In the kitchens we work as a team preparing food for 75 people every day. I work closely with Sue Willet and together we try and keep the menu interesting for the residents. Today it’s Moroccan Lamb. We do curries, Italian and Thai food, and try to branch out. Like we’ve taken traditional English sponge trifle and made it with Jamaican ginger cake, laced it with rum and put in exotic fruit, bananas and pineapples. We call it Jamaican trifle. They love it! The roast dinners on a Sunday are the most popular. We’ll do them with the best cuts, topside or whatever, which we order in from a supplier in King’s Lynn. Roasts we do with Yorkshire pudding and all the trimmings. You should see the empty plates after they’ve finished eating! It’s a bit of a fight to get any dinner myself on roast days! You can’t beat a good English steak and kidney pudding; we make them here on the premises.

Things do go wrong, a kitchen can be a stressful place! You have to be careful with custard and white sauces. We use a bain marie because if it catches at the bottom it’ll taint the entire sauce. Sometimes you’ll forget to put someone’s pie in or something, and then you realise and you start running round. But everybody here treats each other with a lot of respect. Ditchburn Place is like a big family. Mealtimes can be the highlight of the day for some residents. I think food is very important in people’s lives, especially as you get older.

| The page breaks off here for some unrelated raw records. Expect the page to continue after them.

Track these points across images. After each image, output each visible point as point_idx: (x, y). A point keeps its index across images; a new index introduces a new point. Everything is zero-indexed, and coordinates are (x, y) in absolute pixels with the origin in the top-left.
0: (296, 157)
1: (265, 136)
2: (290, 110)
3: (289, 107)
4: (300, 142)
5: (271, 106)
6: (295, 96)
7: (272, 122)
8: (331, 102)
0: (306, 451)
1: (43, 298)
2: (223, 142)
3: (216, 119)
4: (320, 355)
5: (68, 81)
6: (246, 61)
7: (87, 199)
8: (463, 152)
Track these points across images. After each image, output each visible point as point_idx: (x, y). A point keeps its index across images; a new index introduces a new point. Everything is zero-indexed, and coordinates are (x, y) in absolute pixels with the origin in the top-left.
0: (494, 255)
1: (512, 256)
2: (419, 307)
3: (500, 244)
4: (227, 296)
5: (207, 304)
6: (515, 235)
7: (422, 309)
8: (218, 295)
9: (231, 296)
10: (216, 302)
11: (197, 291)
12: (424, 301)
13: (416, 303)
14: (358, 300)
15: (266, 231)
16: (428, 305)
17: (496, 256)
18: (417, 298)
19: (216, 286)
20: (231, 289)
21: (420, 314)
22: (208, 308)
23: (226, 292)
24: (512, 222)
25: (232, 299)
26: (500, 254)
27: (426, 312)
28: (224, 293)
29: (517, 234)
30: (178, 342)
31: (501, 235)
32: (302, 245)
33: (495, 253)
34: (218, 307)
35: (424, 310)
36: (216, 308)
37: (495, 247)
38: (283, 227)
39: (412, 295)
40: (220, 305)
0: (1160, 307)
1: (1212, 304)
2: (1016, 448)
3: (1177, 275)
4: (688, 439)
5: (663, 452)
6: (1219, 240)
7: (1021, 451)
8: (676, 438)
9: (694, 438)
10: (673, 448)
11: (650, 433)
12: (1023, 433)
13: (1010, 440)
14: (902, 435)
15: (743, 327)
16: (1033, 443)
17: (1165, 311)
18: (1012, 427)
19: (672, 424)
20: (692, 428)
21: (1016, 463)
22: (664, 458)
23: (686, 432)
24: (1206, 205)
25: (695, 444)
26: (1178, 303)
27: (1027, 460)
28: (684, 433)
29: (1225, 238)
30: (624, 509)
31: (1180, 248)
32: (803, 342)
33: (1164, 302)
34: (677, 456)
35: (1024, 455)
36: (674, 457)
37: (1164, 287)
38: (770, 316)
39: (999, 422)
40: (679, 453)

I watch all the celebrity chef programmes. I like Ainsley Harriet on Ready, Steady, Cook because he empowers people in the kitchen. Delia Smith covers the basics, but there are people out there who don’t know how to fry an egg! Jamie Oliver is definitely changing attitudes to unhealthy school meals in this country. Food is important. Perhaps it’s not surprising there are so many of these celebrity chefs. You can use food to make a difference.